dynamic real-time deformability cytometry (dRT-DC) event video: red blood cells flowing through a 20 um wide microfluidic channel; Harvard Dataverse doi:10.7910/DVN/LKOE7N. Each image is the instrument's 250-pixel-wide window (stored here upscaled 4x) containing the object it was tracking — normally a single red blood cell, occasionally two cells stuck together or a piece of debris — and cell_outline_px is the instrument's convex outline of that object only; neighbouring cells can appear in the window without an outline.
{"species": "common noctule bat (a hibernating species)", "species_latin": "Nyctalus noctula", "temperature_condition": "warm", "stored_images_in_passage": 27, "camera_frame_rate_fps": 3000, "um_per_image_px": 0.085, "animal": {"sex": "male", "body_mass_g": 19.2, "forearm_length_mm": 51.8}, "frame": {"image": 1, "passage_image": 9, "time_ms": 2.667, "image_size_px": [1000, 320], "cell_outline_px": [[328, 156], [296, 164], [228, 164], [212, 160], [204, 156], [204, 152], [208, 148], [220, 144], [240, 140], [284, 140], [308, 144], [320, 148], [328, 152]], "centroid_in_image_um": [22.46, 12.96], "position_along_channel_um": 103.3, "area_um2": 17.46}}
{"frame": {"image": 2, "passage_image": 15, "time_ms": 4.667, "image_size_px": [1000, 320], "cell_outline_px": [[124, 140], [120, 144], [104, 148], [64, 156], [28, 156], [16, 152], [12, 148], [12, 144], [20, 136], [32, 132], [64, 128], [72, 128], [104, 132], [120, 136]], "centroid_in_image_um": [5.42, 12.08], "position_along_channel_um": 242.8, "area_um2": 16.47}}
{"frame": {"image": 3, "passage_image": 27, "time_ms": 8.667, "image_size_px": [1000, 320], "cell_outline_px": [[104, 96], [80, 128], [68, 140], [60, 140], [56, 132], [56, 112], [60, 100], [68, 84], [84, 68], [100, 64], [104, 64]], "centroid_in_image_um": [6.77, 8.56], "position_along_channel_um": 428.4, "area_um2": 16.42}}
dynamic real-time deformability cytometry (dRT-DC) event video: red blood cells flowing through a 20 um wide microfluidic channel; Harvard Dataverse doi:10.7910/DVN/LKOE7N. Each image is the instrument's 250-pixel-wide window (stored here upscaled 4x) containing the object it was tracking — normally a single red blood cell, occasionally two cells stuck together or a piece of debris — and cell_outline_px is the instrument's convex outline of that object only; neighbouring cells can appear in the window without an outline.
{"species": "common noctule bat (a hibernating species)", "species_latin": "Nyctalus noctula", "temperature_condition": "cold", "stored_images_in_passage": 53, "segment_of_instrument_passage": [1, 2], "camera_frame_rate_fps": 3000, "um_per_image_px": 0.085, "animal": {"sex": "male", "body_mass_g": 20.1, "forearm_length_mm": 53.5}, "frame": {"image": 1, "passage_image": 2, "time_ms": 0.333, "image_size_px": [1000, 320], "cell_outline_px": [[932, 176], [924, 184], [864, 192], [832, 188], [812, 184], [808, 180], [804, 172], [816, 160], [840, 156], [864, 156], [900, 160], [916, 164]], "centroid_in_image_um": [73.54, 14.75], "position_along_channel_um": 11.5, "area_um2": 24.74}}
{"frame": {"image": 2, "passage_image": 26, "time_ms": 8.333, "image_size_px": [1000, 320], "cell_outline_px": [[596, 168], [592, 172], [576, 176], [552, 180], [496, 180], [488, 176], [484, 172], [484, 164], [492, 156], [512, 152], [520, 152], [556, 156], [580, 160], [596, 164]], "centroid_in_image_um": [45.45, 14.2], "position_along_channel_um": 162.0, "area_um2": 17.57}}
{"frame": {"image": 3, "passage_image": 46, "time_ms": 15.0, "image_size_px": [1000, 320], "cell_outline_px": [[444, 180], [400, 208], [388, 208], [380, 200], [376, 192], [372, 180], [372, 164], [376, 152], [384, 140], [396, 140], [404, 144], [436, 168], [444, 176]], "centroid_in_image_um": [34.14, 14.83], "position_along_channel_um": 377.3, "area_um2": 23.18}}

• • • • • • •

Directions for this task - Retype the records in full. Keep every line identical to the original.

Answer for the task -
dynamic real-time deformability cytometry (dRT-DC) event video: red blood cells flowing through a 20 um wide microfluidic channel; Harvard Dataverse doi:10.7910/DVN/LKOE7N. Each image is the instrument's 250-pixel-wide window (stored here upscaled 4x) containing the object it was tracking — normally a single red blood cell, occasionally two cells stuck together or a piece of debris — and cell_outline_px is the instrument's convex outline of that object only; neighbouring cells can appear in the window without an outline.
{"species": "common noctule bat (a hibernating species)", "species_latin": "Nyctalus noctula", "temperature_condition": "warm", "stored_images_in_passage": 27, "camera_frame_rate_fps": 3000, "um_per_image_px": 0.085, "animal": {"sex": "male", "body_mass_g": 19.2, "forearm_length_mm": 51.8}, "frame": {"image": 1, "passage_image": 9, "time_ms": 2.667, "image_size_px": [1000, 320], "cell_outline_px": [[328, 156], [296, 164], [228, 164], [212, 160], [204, 156], [204, 152], [208, 148], [220, 144], [240, 140], [284, 140], [308, 144], [320, 148], [328, 152]], "centroid_in_image_um": [22.46, 12.96], "position_along_channel_um": 103.3, "area_um2": 17.46}}
{"frame": {"image": 2, "passage_image": 15, "time_ms": 4.667, "image_size_px": [1000, 320], "cell_outline_px": [[124, 140], [120, 144], [104, 148], [64, 156], [28, 156], [16, 152], [12, 148], [12, 144], [20, 136], [32, 132], [64, 128], [72, 128], [104, 132], [120, 136]], "centroid_in_image_um": [5.42, 12.08], "position_along_channel_um": 242.8, "area_um2": 16.47}}
{"frame": {"image": 3, "passage_image": 27, "time_ms": 8.667, "image_size_px": [1000, 320], "cell_outline_px": [[104, 96], [80, 128], [68, 140], [60, 140], [56, 132], [56, 112], [60, 100], [68, 84], [84, 68], [100, 64], [104, 64]], "centroid_in_image_um": [6.77, 8.56], "position_along_channel_um": 428.4, "area_um2": 16.42}}
dynamic real-time deformability cytometry (dRT-DC) event video: red blood cells flowing through a 20 um wide microfluidic channel; Harvard Dataverse doi:10.7910/DVN/LKOE7N. Each image is the instrument's 250-pixel-wide window (stored here upscaled 4x) containing the object it was tracking — normally a single red blood cell, occasionally two cells stuck together or a piece of debris — and cell_outline_px is the instrument's convex outline of that object only; neighbouring cells can appear in the window without an outline.
{"species": "common noctule bat (a hibernating species)", "species_latin": "Nyctalus noctula", "temperature_condition": "cold", "stored_images_in_passage": 53, "segment_of_instrument_passage": [1, 2], "camera_frame_rate_fps": 3000, "um_per_image_px": 0.085, "animal": {"sex": "male", "body_mass_g": 20.1, "forearm_length_mm": 53.5}, "frame": {"image": 1, "passage_image": 2, "time_ms": 0.333, "image_size_px": [1000, 320], "cell_outline_px": [[932, 176], [924, 184], [864, 192], [832, 188], [812, 184], [808, 180], [804, 172], [816, 160], [840, 156], [864, 156], [900, 160], [916, 164]], "centroid_in_image_um": [73.54, 14.75], "position_along_channel_um": 11.5, "area_um2": 24.74}}
{"frame": {"image": 2, "passage_image": 26, "time_ms": 8.333, "image_size_px": [1000, 320], "cell_outline_px": [[596, 168], [592, 172], [576, 176], [552, 180], [496, 180], [488, 176], [484, 172], [484, 164], [492, 156], [512, 152], [520, 152], [556, 156], [580, 160], [596, 164]], "centroid_in_image_um": [45.45, 14.2], "position_along_channel_um": 162.0, "area_um2": 17.57}}
{"frame": {"image": 3, "passage_image": 46, "time_ms": 15.0, "image_size_px": [1000, 320], "cell_outline_px": [[444, 180], [400, 208], [388, 208], [380, 200], [376, 192], [372, 180], [372, 164], [376, 152], [384, 140], [396, 140], [404, 144], [436, 168], [444, 176]], "centroid_in_image_um": [34.14, 14.83], "position_along_channel_um": 377.3, "area_um2": 23.18}}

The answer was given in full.